INSTRUCCIONES:
Responda, según el texto sobre Klimovsky y el fantaterror:
1. ¿Qué proyecto intentaba levantar Klimovsky con Naschy sin que llegara a la pantalla?
2. ¿Con qué fórmula de coproducción vincula José Luis Salvador Estébenez el guión registrado por Naschy?
3. ¿Dónde se proyectó en Super-8 La saga de los Drácula?

TEXTO DE ESTUDIO:
★ ★ ★ ★ ★ ★ ★

Las palabras de Klimovsky dejan traslucir cierta desazón con esta cinta. Por entonces, está concentrado en levantar con Naschy un proyecto que no llegará a la pantalla: ¡Yo... vampiro! (La venganza de Drácula). A decir del propio Klimvsky la idea habría surgido de su larga relación con Vampyr (La bruja vampiro, Carl Theodor Dreyer, 1932) en cuya restauración habría trabajado en Alemania en los tiempos de la creación de la Filmoteca y de la que conservaba un guión de rodaje. [Antonio Cervera: "Veremos... Dr. Jekyll y el hombre lobo", en Terror Fantastic, núm. 10, julio de 1972, págs. 37-38.] José Luis Salvador Estébenez ha estudiado el guión registrado por Naschy y lo vincula a la fórmula de coproducción hispano-alemana de La noche de Walpurgis, además de servir de esbozo a algunos temas desarrollados en El gran amor del conde Drácula (Javier Aguirre, 1972). [José Luis Salvador Estébenez: "Naschy invisible: Los guiones no rodados", en Paul Naschy / Jacinto Molina, la dualidad del mito. Vial Books, 2017, págs. 317-320.]

Hablamos de La saga de los Drácula (1972) a raíz de su proyección en Super-8 en la Casa Encendida de Madrid. Toca ahora ubicarla en la filmografía de Klimovsky y, en concreto, en el subgénero fantaterror. Ésta es la primera de las que dirige para firma barcelonesa Profilmes.

★ ★ ★ ★ ★ ★ ★

INFORMACIÓN EXTRAÍDA:
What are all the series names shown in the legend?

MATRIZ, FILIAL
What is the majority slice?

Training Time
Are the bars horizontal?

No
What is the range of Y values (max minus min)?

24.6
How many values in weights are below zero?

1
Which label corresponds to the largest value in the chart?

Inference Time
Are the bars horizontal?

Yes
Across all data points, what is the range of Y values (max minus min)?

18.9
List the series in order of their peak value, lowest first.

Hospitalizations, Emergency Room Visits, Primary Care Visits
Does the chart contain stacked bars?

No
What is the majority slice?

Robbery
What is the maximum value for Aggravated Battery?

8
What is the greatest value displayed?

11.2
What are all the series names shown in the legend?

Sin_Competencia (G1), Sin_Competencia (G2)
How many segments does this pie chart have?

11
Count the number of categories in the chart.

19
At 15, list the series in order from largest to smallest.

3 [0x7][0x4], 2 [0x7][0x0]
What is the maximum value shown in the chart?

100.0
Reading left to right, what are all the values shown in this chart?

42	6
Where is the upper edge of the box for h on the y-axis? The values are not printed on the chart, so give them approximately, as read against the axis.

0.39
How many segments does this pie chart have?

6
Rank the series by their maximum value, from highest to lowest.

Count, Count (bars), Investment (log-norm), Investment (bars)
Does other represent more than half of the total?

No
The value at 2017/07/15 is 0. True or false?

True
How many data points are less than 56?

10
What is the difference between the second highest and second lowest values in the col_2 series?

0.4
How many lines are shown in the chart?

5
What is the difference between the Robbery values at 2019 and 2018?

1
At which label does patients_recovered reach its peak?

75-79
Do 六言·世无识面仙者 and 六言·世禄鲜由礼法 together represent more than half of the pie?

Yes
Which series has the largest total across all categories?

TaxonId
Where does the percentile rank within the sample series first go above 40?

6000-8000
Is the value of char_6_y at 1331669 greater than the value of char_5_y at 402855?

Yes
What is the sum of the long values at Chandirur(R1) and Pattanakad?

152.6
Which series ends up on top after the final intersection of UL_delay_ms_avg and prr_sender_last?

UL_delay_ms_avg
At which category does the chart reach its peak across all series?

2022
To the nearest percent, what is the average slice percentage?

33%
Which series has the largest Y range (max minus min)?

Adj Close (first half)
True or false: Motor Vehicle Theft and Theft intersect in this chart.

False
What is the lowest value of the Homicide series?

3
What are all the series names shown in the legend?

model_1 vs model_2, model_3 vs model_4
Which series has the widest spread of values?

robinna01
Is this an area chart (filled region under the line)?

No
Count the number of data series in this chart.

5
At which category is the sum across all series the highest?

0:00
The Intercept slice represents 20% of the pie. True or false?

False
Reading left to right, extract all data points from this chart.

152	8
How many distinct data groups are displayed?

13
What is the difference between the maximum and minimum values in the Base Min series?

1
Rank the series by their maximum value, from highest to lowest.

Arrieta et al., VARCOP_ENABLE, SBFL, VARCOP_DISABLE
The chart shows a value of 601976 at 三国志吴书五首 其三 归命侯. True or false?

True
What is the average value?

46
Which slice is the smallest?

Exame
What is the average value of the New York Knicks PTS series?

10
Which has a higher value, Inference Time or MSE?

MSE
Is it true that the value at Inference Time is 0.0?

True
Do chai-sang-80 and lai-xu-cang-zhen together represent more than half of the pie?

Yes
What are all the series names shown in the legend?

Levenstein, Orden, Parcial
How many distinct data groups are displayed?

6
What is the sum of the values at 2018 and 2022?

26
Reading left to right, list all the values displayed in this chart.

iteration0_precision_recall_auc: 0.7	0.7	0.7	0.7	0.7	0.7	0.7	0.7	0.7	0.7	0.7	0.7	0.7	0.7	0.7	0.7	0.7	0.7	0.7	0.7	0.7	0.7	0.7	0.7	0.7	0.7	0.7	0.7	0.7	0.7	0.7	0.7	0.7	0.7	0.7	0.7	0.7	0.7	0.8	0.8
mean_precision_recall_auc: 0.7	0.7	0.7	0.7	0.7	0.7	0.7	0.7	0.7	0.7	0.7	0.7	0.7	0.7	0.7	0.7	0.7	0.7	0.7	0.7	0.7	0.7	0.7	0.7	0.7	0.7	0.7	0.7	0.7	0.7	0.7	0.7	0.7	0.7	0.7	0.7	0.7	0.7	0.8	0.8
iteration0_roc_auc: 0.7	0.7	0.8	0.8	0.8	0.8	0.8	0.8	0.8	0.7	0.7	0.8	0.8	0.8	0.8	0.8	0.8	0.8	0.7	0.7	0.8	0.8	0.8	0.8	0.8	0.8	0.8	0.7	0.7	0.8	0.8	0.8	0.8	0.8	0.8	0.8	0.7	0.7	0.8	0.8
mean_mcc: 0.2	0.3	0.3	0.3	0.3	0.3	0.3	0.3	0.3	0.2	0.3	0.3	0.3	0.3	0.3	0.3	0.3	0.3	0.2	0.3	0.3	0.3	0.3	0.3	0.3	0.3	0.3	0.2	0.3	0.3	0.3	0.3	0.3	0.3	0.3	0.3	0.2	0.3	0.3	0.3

★ ★ ★ ★ ★ ★ ★

SOLUCIÓN PROPUESTA:
1. ¡Yo... vampiro! (La venganza de Drácula).
2. Con la fórmula de coproducción hispano-alemana de La noche de Walpurgis.
3. En la Casa Encendida de Madrid.